Chávez explicó que los golpes fueron posibles porque había condiciones para ello. Lanzó un reto. Que alguien intente, que vaya a los cuarteles a hacer lo mismo. Dijo: La masa no está para bollo. Tenía razón en 2012. ¿Y ahora? ¿Hay condiciones? Si Chávez dijo que en los años 80 y 90, la situación interna del Ejército llegaba al extremo de que los paracaídas no estaban en condiciones, ¿qué diría hoy de la realidad social del soldado, de los oficiales, del conjunto global operativo de la Fuerza Armada? Porque hay que hacer el contraste del poder y los recursos que manejan los jerarcas con la situación de la tropa y la oficialidad. Dijo Chávez que en 1992 que no es solo que los soldados y los oficiales que no conocían el movimiento golpista del 4-F se hayan sumado a última hora, sino que se “sumaron con júbilo”.

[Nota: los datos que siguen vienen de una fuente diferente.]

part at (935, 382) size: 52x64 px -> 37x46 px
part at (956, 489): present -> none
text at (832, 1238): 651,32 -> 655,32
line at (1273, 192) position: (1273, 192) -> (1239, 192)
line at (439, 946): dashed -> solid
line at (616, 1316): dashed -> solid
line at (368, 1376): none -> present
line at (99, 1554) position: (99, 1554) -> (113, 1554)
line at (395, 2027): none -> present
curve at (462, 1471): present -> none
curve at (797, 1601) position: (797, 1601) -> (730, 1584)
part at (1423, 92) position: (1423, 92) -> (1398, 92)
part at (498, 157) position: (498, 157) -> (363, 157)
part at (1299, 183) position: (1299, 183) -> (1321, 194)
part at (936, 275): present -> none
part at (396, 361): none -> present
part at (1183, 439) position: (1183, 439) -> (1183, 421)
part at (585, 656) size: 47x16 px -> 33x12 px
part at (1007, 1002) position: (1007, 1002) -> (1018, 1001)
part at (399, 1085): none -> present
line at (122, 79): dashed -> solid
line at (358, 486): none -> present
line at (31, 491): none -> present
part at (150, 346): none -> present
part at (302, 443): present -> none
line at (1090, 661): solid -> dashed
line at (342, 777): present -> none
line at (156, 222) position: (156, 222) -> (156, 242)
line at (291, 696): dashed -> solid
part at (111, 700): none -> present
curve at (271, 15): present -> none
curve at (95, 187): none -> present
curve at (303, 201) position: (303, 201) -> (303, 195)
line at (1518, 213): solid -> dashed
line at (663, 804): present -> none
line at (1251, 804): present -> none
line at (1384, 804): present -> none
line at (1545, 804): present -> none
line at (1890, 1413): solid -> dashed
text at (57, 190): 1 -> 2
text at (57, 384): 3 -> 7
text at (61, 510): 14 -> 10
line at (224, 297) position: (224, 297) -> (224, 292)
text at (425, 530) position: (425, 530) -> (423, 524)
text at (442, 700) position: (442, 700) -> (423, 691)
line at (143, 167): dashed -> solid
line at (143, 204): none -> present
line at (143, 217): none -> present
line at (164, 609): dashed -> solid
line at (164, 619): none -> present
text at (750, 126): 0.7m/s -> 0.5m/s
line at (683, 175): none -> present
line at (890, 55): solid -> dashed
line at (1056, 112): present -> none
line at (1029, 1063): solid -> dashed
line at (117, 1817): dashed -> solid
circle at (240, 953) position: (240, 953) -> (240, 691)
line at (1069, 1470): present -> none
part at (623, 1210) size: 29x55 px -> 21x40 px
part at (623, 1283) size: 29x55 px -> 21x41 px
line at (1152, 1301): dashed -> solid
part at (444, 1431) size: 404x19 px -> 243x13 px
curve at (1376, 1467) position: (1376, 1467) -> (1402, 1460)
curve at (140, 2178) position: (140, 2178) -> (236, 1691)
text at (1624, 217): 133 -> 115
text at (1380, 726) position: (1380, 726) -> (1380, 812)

¿Y cómo explicar eso? Porque, apuntó, el país había caído “bien hondo”. Y sentenció: “Venezuela estaba descuadernada”. Y esta frase conduce a la realidad de una Venezuela sin instituciones -la única que queda medio en pie es la Fuerza Armada-, que ya no tiene industria petrolera, que ya no tiene empresas básicas, en la que colapsaron los servicios públicos, colapsó el sistema sanitario, el sistema educativo, que no produce alimentos, en el que la pobreza extrema es palpable a simple vista, en la que se violan los derechos humanos, y lo que más le preocupaba a Chávez, todo lo anterior conduce a una pérdida real de la independencia y la soberanía.

Dijo Chávez esa tarde que la noche neoliberal casi que acaba con Venezuela. “Hasta dónde nos llevó el capitalismo. Nos llevó al acabose. A la barranca. Nos llevó al abismo”. Chávez preguntó si resultaba difícil reconocer esa realidad, lo cual conduce a la siguiente pregunta al cabo de 8 años de aquel discurso: ¿a dónde condujo el chavismo y el socialismo chavista a Venezuela?